Nous entrâmes à l'auberge et nous nous pressâmes autour du poêle, tout en commandant le souper.

Il faisait une bise atroce, et cette bise passait par les planches gercées, de manière à nous faire craindre d'être obligés de souper sans chandelle. Smendou, en 1846, n'en était pas arrivé encore à ce degré de civilisation, de se servir de lampes ou de bougies.

Je demandai deux hommes de bonne volonté pour se mettre en quête d'une chambre, tandis que je veillerais sur le souper.

Quoiqu'on mangeât mieux qu'en Espagne, cela ne voulait pas dire que l'on mangeât agréablement et abondamment.

Giraud et Desbarolles se dévouèrent.
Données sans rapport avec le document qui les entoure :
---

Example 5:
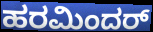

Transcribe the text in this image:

ಹರಮಿಂದರ್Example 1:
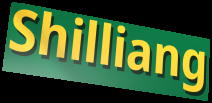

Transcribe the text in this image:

Shilliang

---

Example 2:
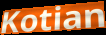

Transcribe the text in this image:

Kotian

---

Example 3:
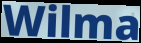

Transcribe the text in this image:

Wilma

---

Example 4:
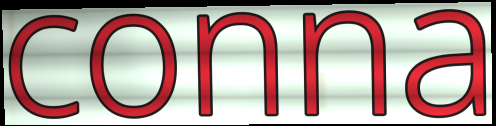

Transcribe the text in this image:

conna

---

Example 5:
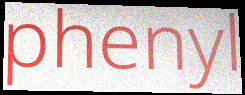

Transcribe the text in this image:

phenyl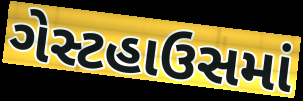
ગેસ્ટહાઉસમાંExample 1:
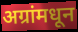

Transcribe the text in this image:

अग्रांमधून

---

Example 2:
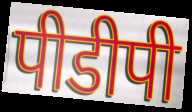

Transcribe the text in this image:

पीडीपी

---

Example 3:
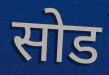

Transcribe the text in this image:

सोड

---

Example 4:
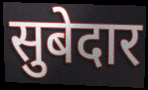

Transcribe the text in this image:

सुबेदार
Ils prirent une lanterne: tenter de parcourir les corridors avec une chandelle, c'était une entreprise insensée qui ne se présenta même point à leur esprit.

Au bout de dix minutes, les intrépides explorateurs revinrent; ils rapportaient cette nouvelle, qu'ils avaient trouvé une espèce de galetas par les interstices duquel le vent pénétrait de tous les côtés. Le seul avantage que présentait une nuit passée là sur une nuit passée à la belle étoile, c'est qu'on avait chance d'y attraper des coups d'air.